Talk: “The Problem of Newness: Art Cinema in India,” by Rochona Majumdar, University of Chicago

Monday October 28, 2019 • GAR 4.100
12:00 PM – 1:30 PM

How do we think about newness in an aesthetic and commercial medium such as cinema? This talk explores this question with attention to the Indian new wave of the late 1960s-1970s. There is much controversy around the point that the body of films referred to as the Indian new wave were different from mainstream films as well as art films that preceded them. Yet, contemporary critics and film scholars acknowledge that there was a ferment in Indian cinema during this period not witnessed before or since. Taking a historical approach, and with close attention to some key films, I lay out a history of the Indian new wave.

Dr. Rochona Majumdar is associate professor of South Asian Languages and Civilizations, and Cinema and Media Studies, at the University of Chicago. A historian of modern India, her interests span histories of Indian cinema, gender and marriage in colonial India, postcolonial history and theory, and intellectual history.

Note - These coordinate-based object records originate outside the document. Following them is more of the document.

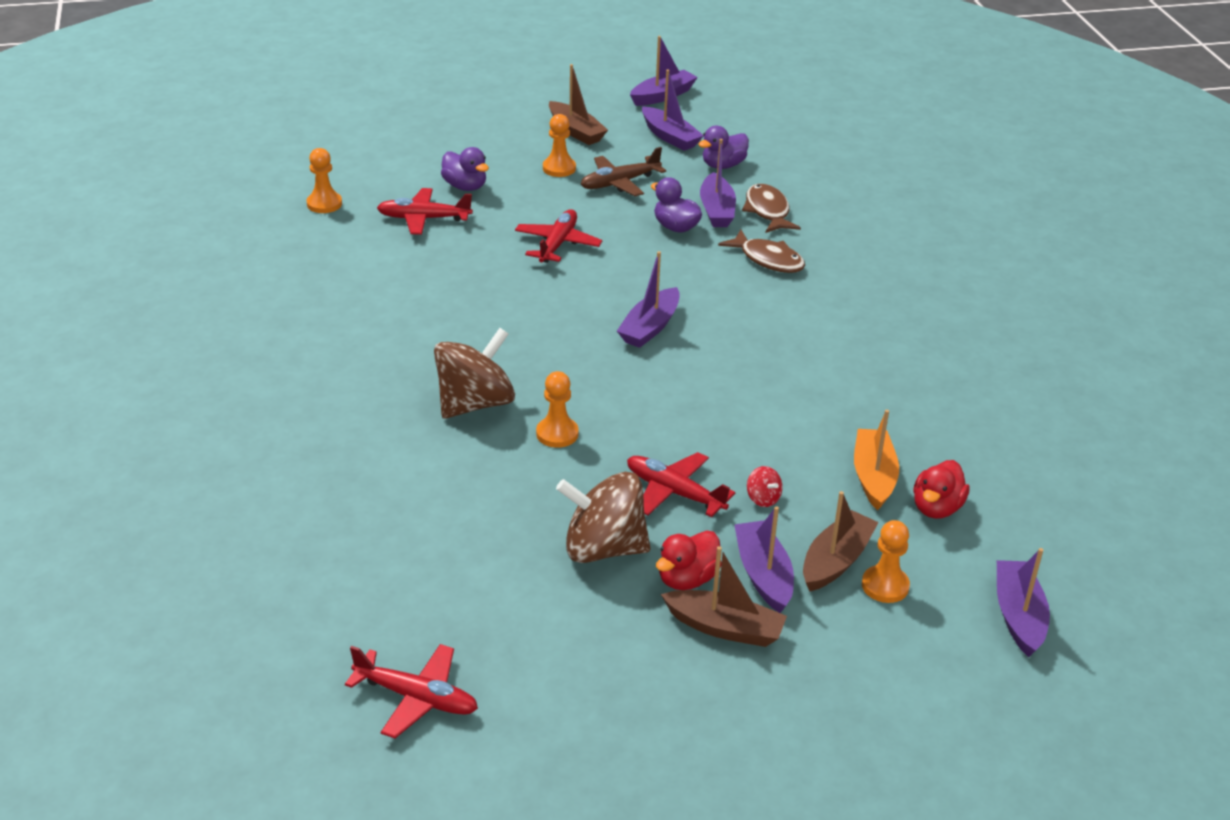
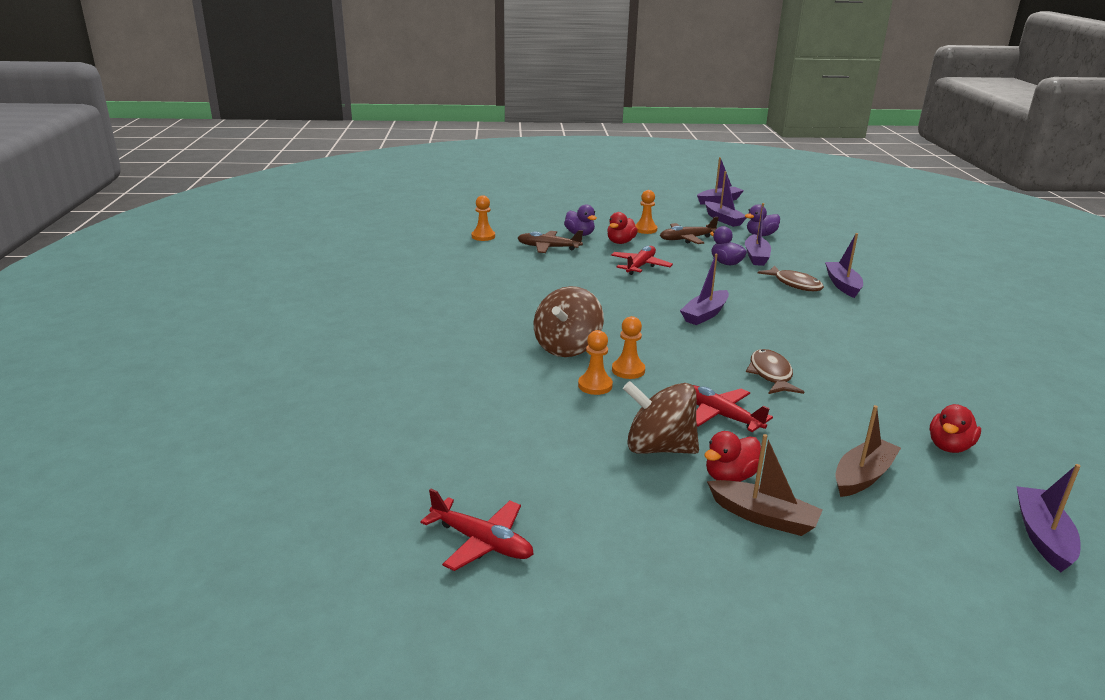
camera: 10 degrees right, 10 degrees down
red plane [377,188,473,235] -> brown plane [518,230,583,253]
brown spinning top [434,328,515,419] -> brown spinning top turned 150 degrees clockwise [534,286,604,357]
brown boat [549,64,608,145] -> none
purple boat [734,506,794,613] -> purple boat moved to [825,233,863,298]
brown fish [742,184,801,233] -> brown fish moved to [746,349,804,394]
red spinning top [747,466,783,507] -> none
orange boat [854,410,899,511] -> none
orange pawn [862,520,910,603] -> orange pawn moved to [578,330,613,395]
none -> red duck [607,212,638,244]

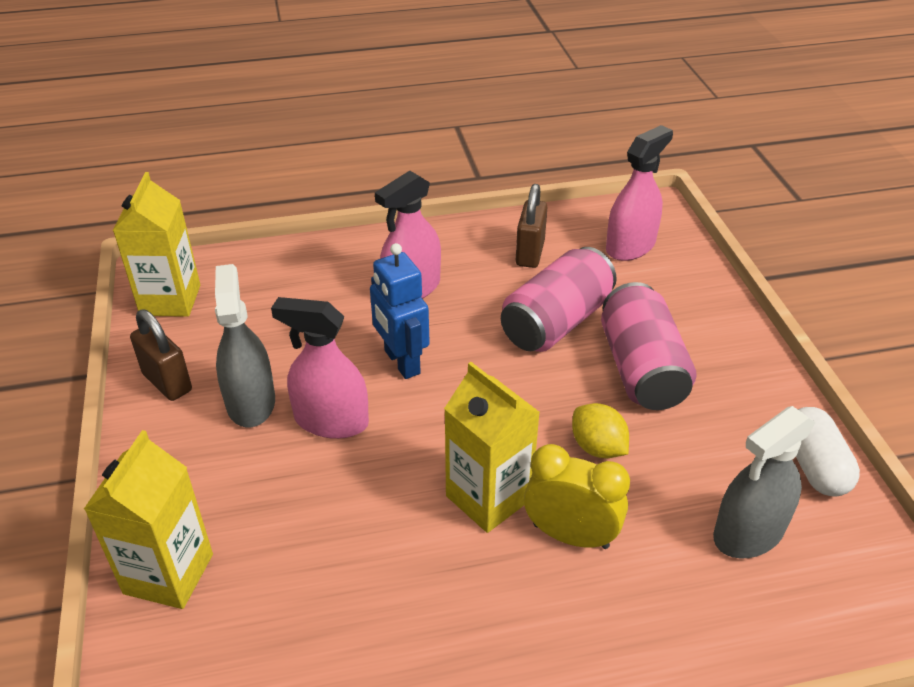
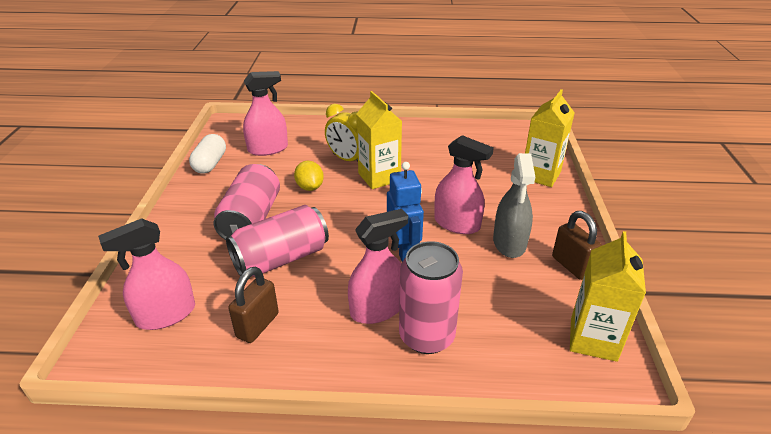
camera: 165 degrees left, 5 degrees down
grey spray bottle [713,406,816,559] -> pink spray bottle [243,71,288,156]
none -> pink can [399,241,463,354]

Majumdar’s first book, Marriage and Modernity: Family Values in Colonial Bengal (Durham: Duke University Press, 2009; New Delhi: Oxford University Press, 2009), challenges the assumption that arranged marriage is an antiquated practice.  During the late colonial period Bengali marriage practices underwent changes that led to a valorization of the large, inter-generational family as a revered, ‘ancient’, social institution, with arranged marriage as the apotheosis of an ‘Indian’ tradition. Marriage and Modernity documents the ways in which these newly embraced ‘traditions’—the extended family and arranged marriage—entered into competition and conversation with other emerging forms of kinship such as the modern unit of the couple, with both models participating promiscuously in the new ‘marketplace’ for marriages, where matrimonial advertisements in the print media and the payment of dowry played central roles.

Her second book, Writing Postcolonial History (London: Bloomsbury Academic, 2010), is the first book to comprehensively analyze the impact of postcolonial theory on history writing. The book covers an array of historical writings ranging from histories of the Middle Ages to contemporary empires, from settler colonialism to issues of race, gender, and migration.

Currently, Majumdar is engaged in writing a history of Indian art cinema.  She focuses on the ways in which filmmakers like Satyajit Ray, Ritwik Ghatak, and Mrinal Sen, reflected on their practice as ‘good’ ‘meaningful’ cinema.  These conceptions were often at odds with the ways in which their films were received.  Majumdar pays close attention to the film society scene in India as a densely documented space to study film reception.